Portugal's fiscal health has improved over the course of its bailout program - the deficit fell to 6.4 percent of GDP last year from 10.1 percent in 2010 - but the sacrifices made are now at risk.
The chance of a compromise plan is slim. Austerity policies, such as pay cuts and tax hikes, have already split the two governing coalition partners and angered the main opposition Socialist Party, which wants to change course toward growth measures and is still insisting on early elections.
Coaxing the parties to overcome their differences won't be easy and could backfire by driving them further apart.
"This could go very well or very badly," Jornal de Negocios said in an editorial Thursday.
The three parties said they would consider holding talks, but their perfunctory responses demonstrated how they were stunned by the president's unanticipated proposal, which heralded what will likely be weeks of political jockeying for advantage.

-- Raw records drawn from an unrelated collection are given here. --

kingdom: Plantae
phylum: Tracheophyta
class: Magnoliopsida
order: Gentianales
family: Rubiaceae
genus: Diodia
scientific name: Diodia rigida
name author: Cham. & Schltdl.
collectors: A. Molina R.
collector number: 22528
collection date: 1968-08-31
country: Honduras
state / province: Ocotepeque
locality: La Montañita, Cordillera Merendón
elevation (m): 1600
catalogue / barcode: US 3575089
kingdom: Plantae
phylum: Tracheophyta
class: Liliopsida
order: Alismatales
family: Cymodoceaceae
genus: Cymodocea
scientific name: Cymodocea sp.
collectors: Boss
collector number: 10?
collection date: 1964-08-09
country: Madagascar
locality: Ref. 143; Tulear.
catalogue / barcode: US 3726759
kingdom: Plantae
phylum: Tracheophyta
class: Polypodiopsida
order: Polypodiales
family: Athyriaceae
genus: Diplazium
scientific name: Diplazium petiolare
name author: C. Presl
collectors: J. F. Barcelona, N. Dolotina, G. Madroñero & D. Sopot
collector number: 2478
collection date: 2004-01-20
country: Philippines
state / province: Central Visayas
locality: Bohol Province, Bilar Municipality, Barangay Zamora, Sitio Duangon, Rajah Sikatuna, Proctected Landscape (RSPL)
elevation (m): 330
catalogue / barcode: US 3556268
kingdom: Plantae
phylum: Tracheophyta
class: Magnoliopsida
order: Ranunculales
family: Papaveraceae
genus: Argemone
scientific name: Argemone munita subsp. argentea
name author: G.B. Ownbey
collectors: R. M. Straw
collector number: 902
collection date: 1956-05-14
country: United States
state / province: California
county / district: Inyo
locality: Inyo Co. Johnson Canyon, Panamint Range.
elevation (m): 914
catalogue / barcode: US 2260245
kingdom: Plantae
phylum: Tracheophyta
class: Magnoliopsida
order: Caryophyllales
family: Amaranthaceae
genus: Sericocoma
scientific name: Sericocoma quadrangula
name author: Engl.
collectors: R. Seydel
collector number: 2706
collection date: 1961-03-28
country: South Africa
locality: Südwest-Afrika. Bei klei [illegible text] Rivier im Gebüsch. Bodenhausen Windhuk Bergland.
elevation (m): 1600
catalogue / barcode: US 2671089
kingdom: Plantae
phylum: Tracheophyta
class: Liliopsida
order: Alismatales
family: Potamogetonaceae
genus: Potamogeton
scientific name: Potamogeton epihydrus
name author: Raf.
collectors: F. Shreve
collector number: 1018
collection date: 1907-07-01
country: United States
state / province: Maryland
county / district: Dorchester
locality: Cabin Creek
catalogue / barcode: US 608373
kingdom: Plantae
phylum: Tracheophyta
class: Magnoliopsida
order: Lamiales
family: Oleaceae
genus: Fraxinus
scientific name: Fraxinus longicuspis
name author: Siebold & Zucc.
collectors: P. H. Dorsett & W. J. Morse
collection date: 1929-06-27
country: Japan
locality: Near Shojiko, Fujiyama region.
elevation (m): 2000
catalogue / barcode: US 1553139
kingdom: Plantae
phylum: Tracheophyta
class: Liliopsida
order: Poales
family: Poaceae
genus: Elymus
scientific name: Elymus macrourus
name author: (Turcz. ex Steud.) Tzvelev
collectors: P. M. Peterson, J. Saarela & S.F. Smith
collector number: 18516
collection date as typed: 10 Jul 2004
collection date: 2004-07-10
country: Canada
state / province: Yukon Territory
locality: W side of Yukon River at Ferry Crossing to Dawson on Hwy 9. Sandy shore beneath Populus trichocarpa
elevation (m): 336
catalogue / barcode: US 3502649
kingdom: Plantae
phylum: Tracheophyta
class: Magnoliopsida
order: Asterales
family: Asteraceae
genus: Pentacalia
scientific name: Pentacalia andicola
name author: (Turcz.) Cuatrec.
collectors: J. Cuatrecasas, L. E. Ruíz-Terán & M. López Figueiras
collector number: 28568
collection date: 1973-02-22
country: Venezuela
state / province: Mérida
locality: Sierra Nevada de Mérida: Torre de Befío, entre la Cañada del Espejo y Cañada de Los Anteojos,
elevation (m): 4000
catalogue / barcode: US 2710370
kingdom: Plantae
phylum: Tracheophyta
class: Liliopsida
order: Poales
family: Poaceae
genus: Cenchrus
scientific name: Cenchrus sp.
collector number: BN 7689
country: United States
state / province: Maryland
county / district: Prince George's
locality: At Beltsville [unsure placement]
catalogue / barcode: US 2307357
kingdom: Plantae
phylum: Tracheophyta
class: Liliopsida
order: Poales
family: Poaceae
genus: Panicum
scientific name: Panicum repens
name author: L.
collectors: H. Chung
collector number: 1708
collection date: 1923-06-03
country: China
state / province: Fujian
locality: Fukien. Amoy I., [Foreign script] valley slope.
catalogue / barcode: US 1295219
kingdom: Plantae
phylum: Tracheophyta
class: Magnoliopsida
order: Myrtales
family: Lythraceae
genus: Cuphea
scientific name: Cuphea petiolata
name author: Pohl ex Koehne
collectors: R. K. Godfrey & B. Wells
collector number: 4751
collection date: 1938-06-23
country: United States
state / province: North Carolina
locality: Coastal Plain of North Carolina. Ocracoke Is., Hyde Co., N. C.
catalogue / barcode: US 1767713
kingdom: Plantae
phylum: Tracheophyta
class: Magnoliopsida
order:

One thing the head of state did seem to get right was catching the mood of the people, as the Portuguese increasingly express ill-feeling toward squabbling politicians.
The politicians "have to unite and to say yes" to the president's proposal, said Maria Luisa Sousa, who was selling fish at Lisbon's Ribeira market, next to the River Tagus. "It doesn't work if the parties pull one way and then the other. They cannot govern that way. We have to have faith now, we will see. It could work."
Market shopper Helena Antunes, 57, was less confident. "Our politicians have no class," she said. "Everybody knows they are the ones that sacrifice people, but they don't sacrifice themselves."
A protest erupted in Parliament when several dozen demonstrators in the public gallery yelled "Resign!" at lawmakers and threw down confetti of red and yellow cards, used in sport to signify admonishments.